AIM OF THE TASK → Can you copy the text of every item below line for line, leaving the pictures out of your answer?
──────── DATA FOR ANALYSIS ────────
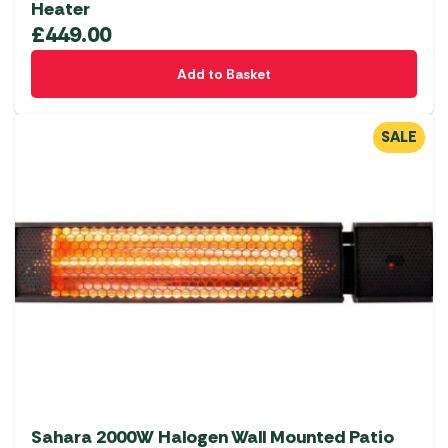
Heater
£
449.00
Add to Basket
SALE
Sahara 2000W Halogen Wall Mounted Patio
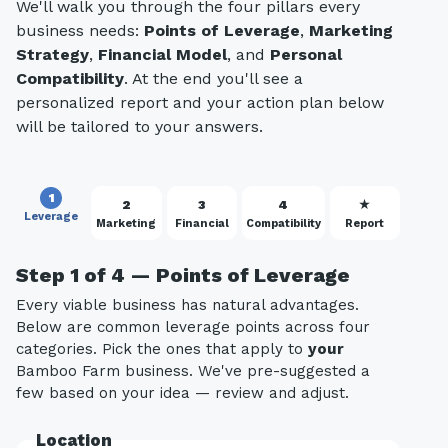
We'll walk you through the four pillars every
business needs:
Points of Leverage
,
Marketing
Strategy
,
Financial Model
, and
Personal
Compatibility
. At the end you'll see a
personalized report and your action plan below
will be tailored to your answers.
1
2
3
4
★
Leverage
Marketing
Financial
Compatibility
Report
Step 1 of 4 — Points of Leverage
Every viable business has natural advantages.
Below are common leverage points across four
categories. Pick the ones that apply to
your
Bamboo Farm business. We've pre-suggested a
few based on your idea — review and adjust.
Location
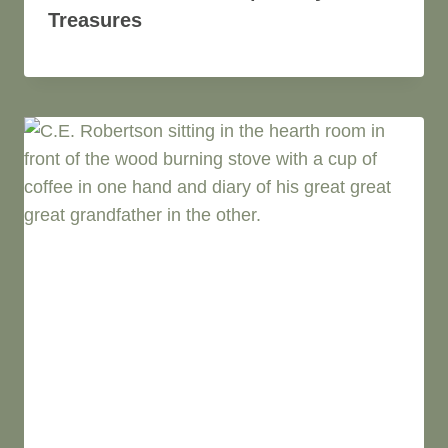
Treasures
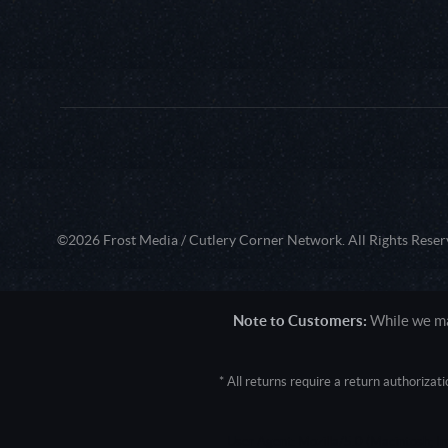
©2026 Frost Media / Cutlery Corner Network. All Rights Reser
Note to Customers:
While we mak
* All returns require a return authoriza
User Agent: Mozilla/5.0 (Macintosh; 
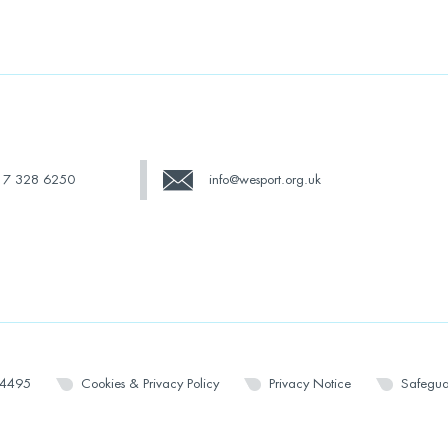
17 328 6250
info@wesport.org.uk
14495
Cookies & Privacy Policy
Privacy Notice
Safegua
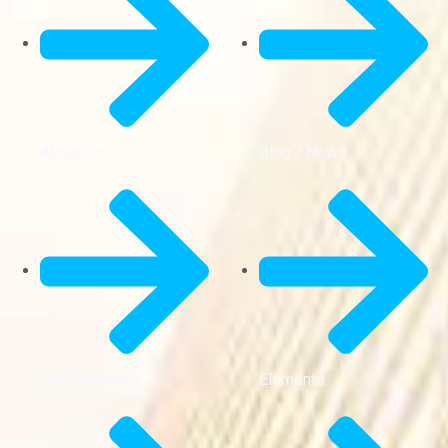
About Us
Blog / News
Our Properties
Elements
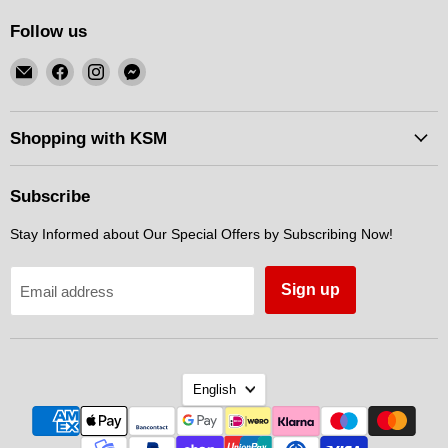
Follow us
Email
Find
Find
Find
KSM
us
us
us
Motorsports
on
on
on
Facebook
Instagram
Messenger
Shopping with KSM
Subscribe
Stay Informed about Our Special Offers by Subscribing Now!
Sign up
Email address
Language
English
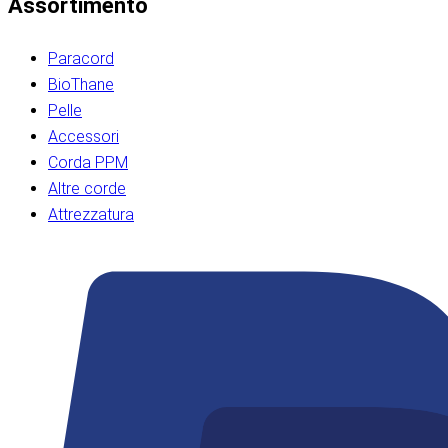
Assortimento
Paracord
BioThane
Pelle
Accessori
Corda PPM
Altre corde
Attrezzatura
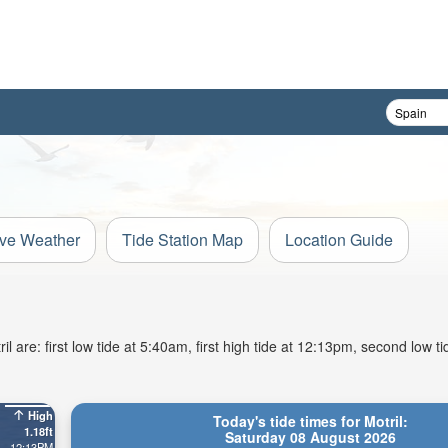
ive Weather
Tide Station Map
Location Guide
 are: first low tide at 5:40am, first high tide at 12:13pm, second low t
High
Today's tide times for Motril:
1.18ft
Saturday 08 August 2026
12:13PM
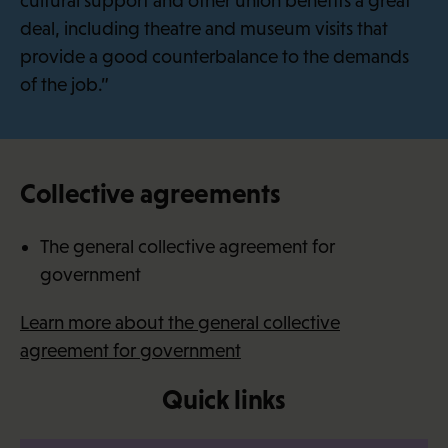
cultural support and other union benefits a great
deal, including theatre and museum visits that
provide a good counterbalance to the demands
of the job.”
Collective agreements
The general collective agreement for
government
Learn more about the general collective
agreement for government
Quick links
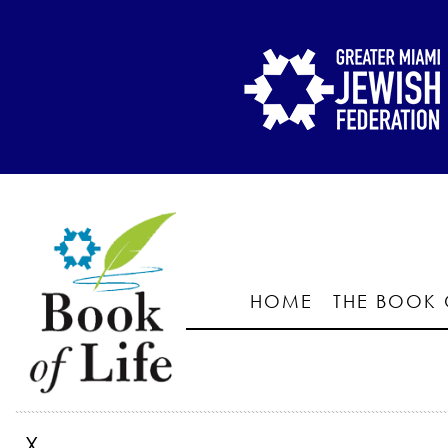
HOME
THE BOOK 
X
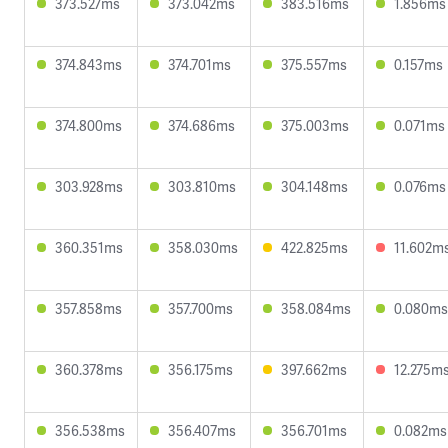
373.527ms
373.042ms
383.516ms
1.856ms
374.843ms
374.701ms
375.557ms
0.157ms
374.800ms
374.686ms
375.003ms
0.071ms
303.928ms
303.810ms
304.148ms
0.076ms
360.351ms
358.030ms
422.825ms
11.602m
357.858ms
357.700ms
358.084ms
0.080ms
360.378ms
356.175ms
397.662ms
12.275m
356.538ms
356.407ms
356.701ms
0.082ms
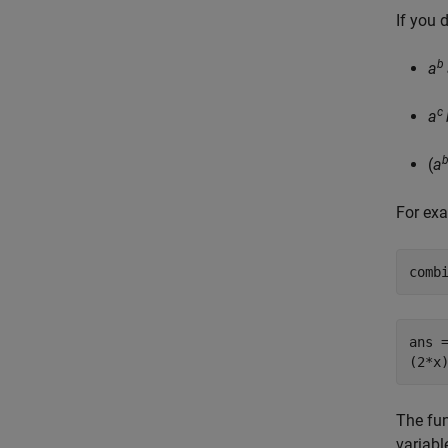
If you 
b
a
c
a
(
a
For exa
comb
ans =
(2*x
The fu
variabl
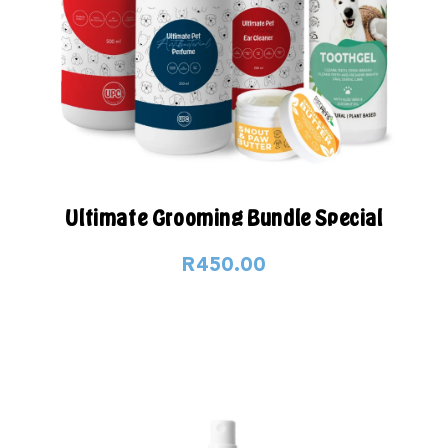
Ultimate Grooming Bundle Special
R450.00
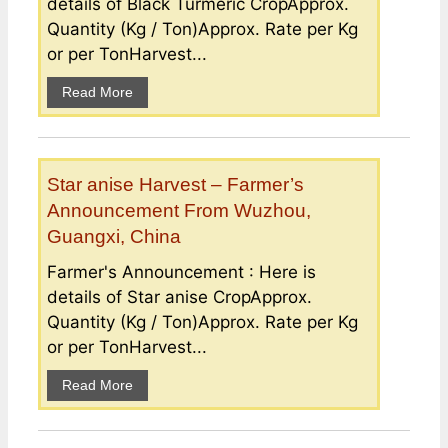
details of Black Turmeric CropApprox.
Quantity (Kg / Ton)Approx. Rate per Kg
or per TonHarvest...
Read More
Star anise Harvest – Farmer’s
Announcement From Wuzhou,
Guangxi, China
Farmer's Announcement : Here is
details of Star anise CropApprox.
Quantity (Kg / Ton)Approx. Rate per Kg
or per TonHarvest...
Read More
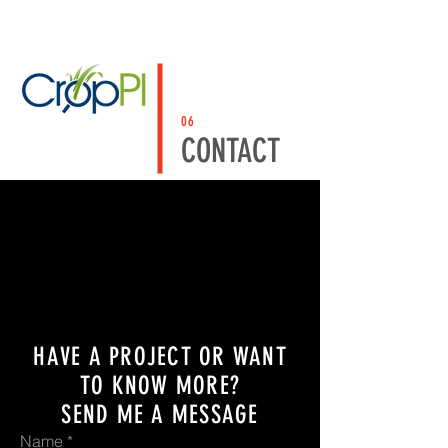
06
CONTACT
HAVE A PROJECT OR WANT
TO KNOW MORE?
SEND ME A MESSAGE
Name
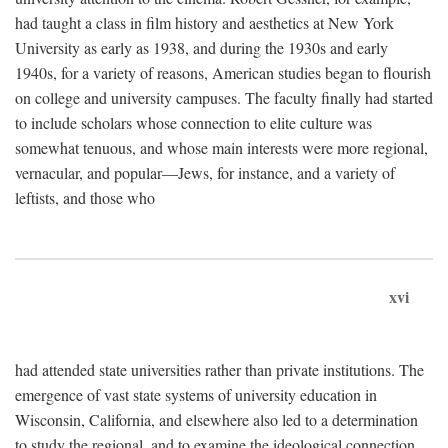
had taught a class in film history and aesthetics at New York
University as early as 1938, and during the 1930s and early
1940s, for a variety of reasons, American studies began to flourish
on college and university campuses. The faculty finally had started
to include scholars whose connection to elite culture was
somewhat tenuous, and whose main interests were more regional,
vernacular, and popular—Jews, for instance, and a variety of
leftists, and those who
xvi
had attended state universities rather than private institutions. The
emergence of vast state systems of university education in
Wisconsin, California, and elsewhere also led to a determination
to study the regional, and to examine the ideological connection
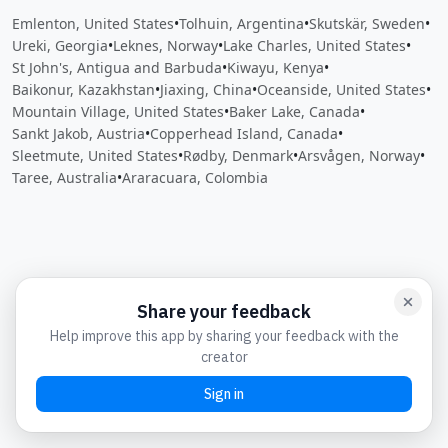
Emlenton, United States
•
Tolhuin, Argentina
•
Skutskär, Sweden
•
Ureki, Georgia
•
Leknes, Norway
•
Lake Charles, United States
•
St John's, Antigua and Barbuda
•
Kiwayu, Kenya
•
Baikonur, Kazakhstan
•
Jiaxing, China
•
Oceanside, United States
•
Mountain Village, United States
•
Baker Lake, Canada
•
Sankt Jakob, Austria
•
Copperhead Island, Canada
•
Sleetmute, United States
•
Rødby, Denmark
•
Arsvågen, Norway
•
Taree, Australia
•
Araracuara, Colombia
Close
Open feedback
Share your feedback
Help improve this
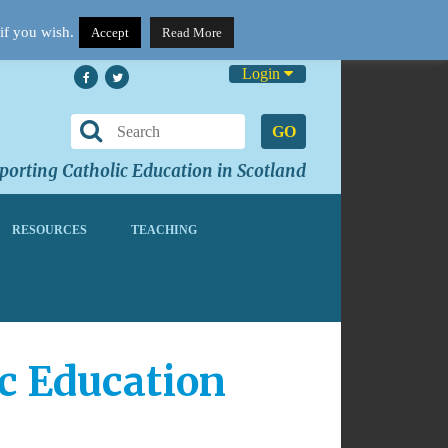
if you wish.
Accept
Read More
Login
GO
orting Catholic Education in Scotland
RESOURCES
TEACHING
ic Education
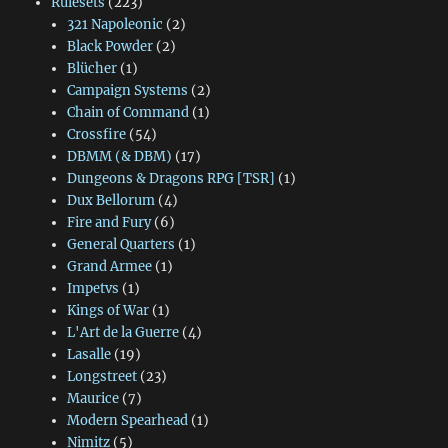
Rulesets
(223)
321 Napoleonic
(2)
Black Powder
(2)
Blücher
(1)
Campaign Systems
(2)
Chain of Command
(1)
Crossfire
(54)
DBMM (& DBM)
(17)
Dungeons & Dragons RPG [TSR]
(1)
Dux Bellorum
(4)
Fire and Fury
(6)
General Quarters
(1)
Grand Armee
(1)
Impetvs
(1)
Kings of War
(1)
L'Art de la Guerre
(4)
Lasalle
(19)
Longstreet
(23)
Maurice
(7)
Modern Spearhead
(1)
Nimitz
(5)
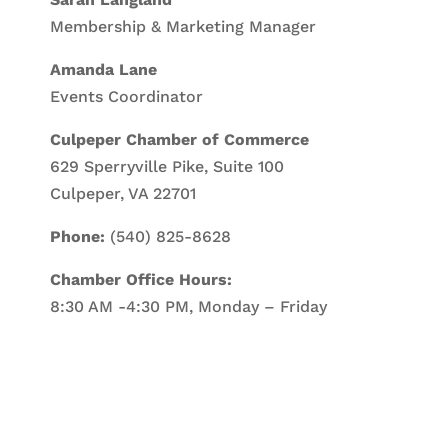
Membership & Marketing Manager
Amanda Lane
Events Coordinator
Culpeper Chamber of Commerce
629 Sperryville Pike, Suite 100
Culpeper, VA 22701
Phone:
(540) 825-8628
Chamber Office Hours:
8:30 AM -4:30 PM, Monday – Friday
────────
SOLUTION →
Heater
£
449.00
Add to Basket
SALE
Sahara 2000W Halogen Wall Mounted Patio
We'll walk you through the four pillars every
business needs:
Points of Leverage
,
Marketing
Strategy
,
Financial Model
, and
Personal
Compatibility
. At the end you'll see a
personalized report and your action plan below
will be tailored to your answers.
1
2
3
4
★
Leverage
Marketing
Financial
Compatibility
Report
Step 1 of 4 — Points of Leverage
Every viable business has natural advantages.
Below are common leverage points across four
categories. Pick the ones that apply to
your
Bamboo Farm business. We've pre-suggested a
few based on your idea — review and adjust.
Location
Treasures
©2026 Frost Media / Cutlery Corner Network. All Rights Reser
Note to Customers:
While we mak
* All returns require a return authoriza
User Agent: Mozilla/5.0 (Macintosh; 
17 328 6250
info@wesport.org.uk
14495
Cookies & Privacy Policy
Privacy Notice
Safegua
About Us
Blog / News
Our Properties
Elements
Follow us
Email
Find
Find
Find
KSM
us
us
us
Motorsports
on
on
on
Facebook
Instagram
Messenger
Shopping with KSM
Subscribe
Stay Informed about Our Special Offers by Subscribing Now!
Sign up
Email address
Language
English
Assortimento
Paracord
BioThane
Pelle
Accessori
Corda PPM
Altre corde
Attrezzatura
ive Weather
Tide Station Map
Location Guide
 are: first low tide at 5:40am, first high tide at 12:13pm, second low t
High
Today's tide times for Motril:
1.18ft
Saturday 08 August 2026
12:13PM
cultural support and other union benefits a great
deal, including theatre and museum visits that
provide a good counterbalance to the demands
of the job.”
Collective agreements
The general collective agreement for
government
Learn more about the general collective
agreement for government
Quick links
HOME
THE BOOK 
X
373.527ms
373.042ms
383.516ms
1.856ms
374.843ms
374.701ms
375.557ms
0.157ms
374.800ms
374.686ms
375.003ms
0.071ms
303.928ms
303.810ms
304.148ms
0.076ms
360.351ms
358.030ms
422.825ms
11.602m
357.858ms
357.700ms
358.084ms
0.080ms
360.378ms
356.175ms
397.662ms
12.275m
356.538ms
356.407ms
356.701ms
0.082ms
If you 
b
a
c
a
(
a
For exa
comb
ans =
(2*x
The fu
variabl
Ultimate Grooming Bundle Special
R450.00
details of Black Turmeric CropApprox.
Quantity (Kg / Ton)Approx. Rate per Kg
or per TonHarvest...
Read More
Star anise Harvest – Farmer’s
Announcement From Wuzhou,
Guangxi, China
Farmer's Announcement : Here is
details of Star anise CropApprox.
Quantity (Kg / Ton)Approx. Rate per Kg
or per TonHarvest...
Read More
06
CONTACT
HAVE A PROJECT OR WANT
TO KNOW MORE?
SEND ME A MESSAGE
Name
had taught a class in film history and aesthetics at New York
University as early as 1938, and during the 1930s and early
1940s, for a variety of reasons, American studies began to flourish
on college and university campuses. The faculty finally had started
to include scholars whose connection to elite culture was
somewhat tenuous, and whose main interests were more regional,
vernacular, and popular—Jews, for instance, and a variety of
leftists, and those who
xvi
had attended state universities rather than private institutions. The
emergence of vast state systems of university education in
Wisconsin, California, and elsewhere also led to a determination
to study the regional, and to examine the ideological connection
Emlenton, United States
•
Tolhuin, Argentina
•
Skutskär, Sweden
•
Ureki, Georgia
•
Leknes, Norway
•
Lake Charles, United States
•
St John's, Antigua and Barbuda
•
Kiwayu, Kenya
•
Baikonur, Kazakhstan
•
Jiaxing, China
•
Oceanside, United States
•
Mountain Village, United States
•
Baker Lake, Canada
•
Sankt Jakob, Austria
•
Copperhead Island, Canada
•
Sleetmute, United States
•
Rødby, Denmark
•
Arsvågen, Norway
•
Taree, Australia
•
Araracuara, Colombia
Close
Open feedback
Share your feedback
Help improve this
if you wish.
Accept
Read More
Login
GO
orting Catholic Education in Scotland
RESOURCES
TEACHING
ic Education
Rulesets
(223)
321 Napoleonic
(2)
Black Powder
(2)
Blücher
(1)
Campaign Systems
(2)
Chain of Command
(1)
Crossfire
(54)
DBMM (& DBM)
(17)
Dungeons & Dragons RPG [TSR]
(1)
Dux Bellorum
(4)
Fire and Fury
(6)
General Quarters
(1)
Grand Armee
(1)
Impetvs
(1)
Kings of War
(1)
L'Art de la Guerre
(4)
Lasalle
(19)
Longstreet
(23)
Maurice
(7)
Modern Spearhead
(1)
Nimitz
(5)
Membership & Marketing Manager
Amanda Lane
Events Coordinator
Culpeper Chamber of Commerce
629 Sperryville Pike, Suite 100
Culpeper, VA 22701
Phone:
(540) 825-8628
Chamber Office Hours:
8:30 AM -4:30 PM, Monday – Friday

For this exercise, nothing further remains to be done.